И уходят они все дальше путями млечными,
и, хранимое небом памяти, ее безднами,
все земное мое
              ушедшее и минувшее
с высоты на меня очами глядит небесными.

И звучат, почти как земные, только
                          пронзительней,
погребальные марши, колокола венчальные,
и чем дальше даль, тем смиреннее
                         и просительней
эти вечные очи, эти глаза печальные.

Бездна памяти, ты как моря вода зеленая,
где волна к волне, все уходит и отдаляется,
но вода, увы, слишком горькая и соленая,
пьешь и пьешь ее, а все жажда не утоляется.

И опять стоишь возле этой безлюдной пристани,
одиноко под небесами ночными темными,
и глядишь туда все внимательнее и пристальней,
еще миг один — и руками коснешься теплыми.

2
Небо памяти, ты с годами все идилличнее,
как наивный рисунок, проще и простодушнее.
Умудренный мастер с холста удаляет лишнее,
и становится фон прозрачнее и воздушнее.

Надвигается море, щедро позолоченное,
серебристая ель по небу летит рассветному.
Забывается слишком пасмурное и черное,
уступая место солнечному и светлому.

Словно тихим осенним светом душа наполнилась,
и, как сон, ее омывает теченье теплое.
И не то что бы все дурное уже не помнилось,
просто чаще припоминается что-то доброе.

Это странное и могучее свойство памяти,
порожденное зрелым опытом, а не робостью, —
постепенно
         воспоминанья взрывоопасные
то забавной, а то смешной вытеснять
                               подробностью.

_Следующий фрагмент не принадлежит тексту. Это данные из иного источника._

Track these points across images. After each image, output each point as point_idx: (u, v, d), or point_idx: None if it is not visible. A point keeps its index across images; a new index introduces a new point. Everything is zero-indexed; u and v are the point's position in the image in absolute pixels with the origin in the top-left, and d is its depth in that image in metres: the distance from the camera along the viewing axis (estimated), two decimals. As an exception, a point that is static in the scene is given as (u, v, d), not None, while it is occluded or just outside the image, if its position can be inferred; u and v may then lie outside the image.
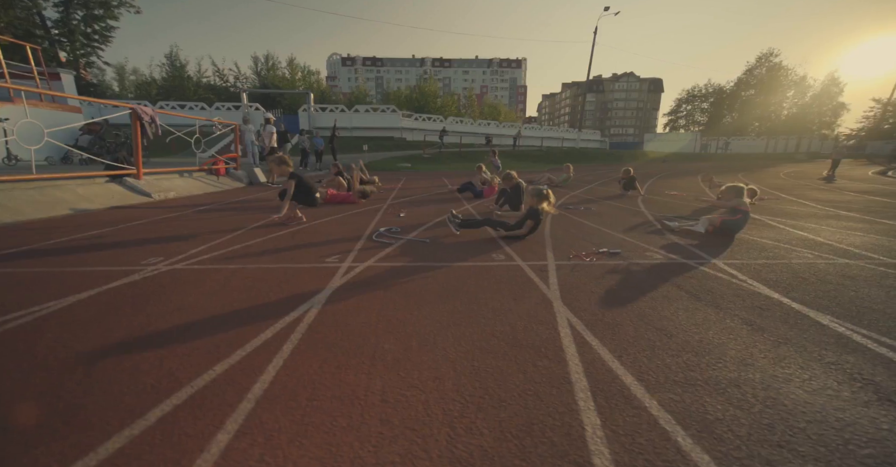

И все чаще мы, оставляя как бы за скобками
и беду, и боль, и мучения все, и тяготы,
вспоминаем уже не лес, побитый осколками,
а какие там летом сладкие были ягоды.

Вспоминается спирт и брага, пирушка давняя,
а не степь, где тебя бураны валили зимние,
и не бинт в крови, и не коечка госпитальная,
а та нянечка над тобою — глазищи синие.

Вспоминаются губы, руки и плечи хрупкие,
и приходит на память всякая мелочь разная.
И бредут по земле ничейной ромашки крупные,
и пылает на минном поле клубника красная.

3
Небо памяти, идиллический луг с ромашками,
над которым сияет солнце и птица кружится,
но от первого же движенья неосторожного
сразу вдребезги разлетается все и рушится.

И навзрыд,
       раздирая душу,
                    клокочут заново
те взрывные воспоминанья, почти забытые.
И в глазах потемневших дымное дышит зарево,
и по ровному белому полю идут убитые.

Прикипают к ледовой корке ладони потные.
Под руками перегревается сталь каленая...

И стоят на столе стаканы, до края полные,
и течёт по щеке небритой слеза соленая.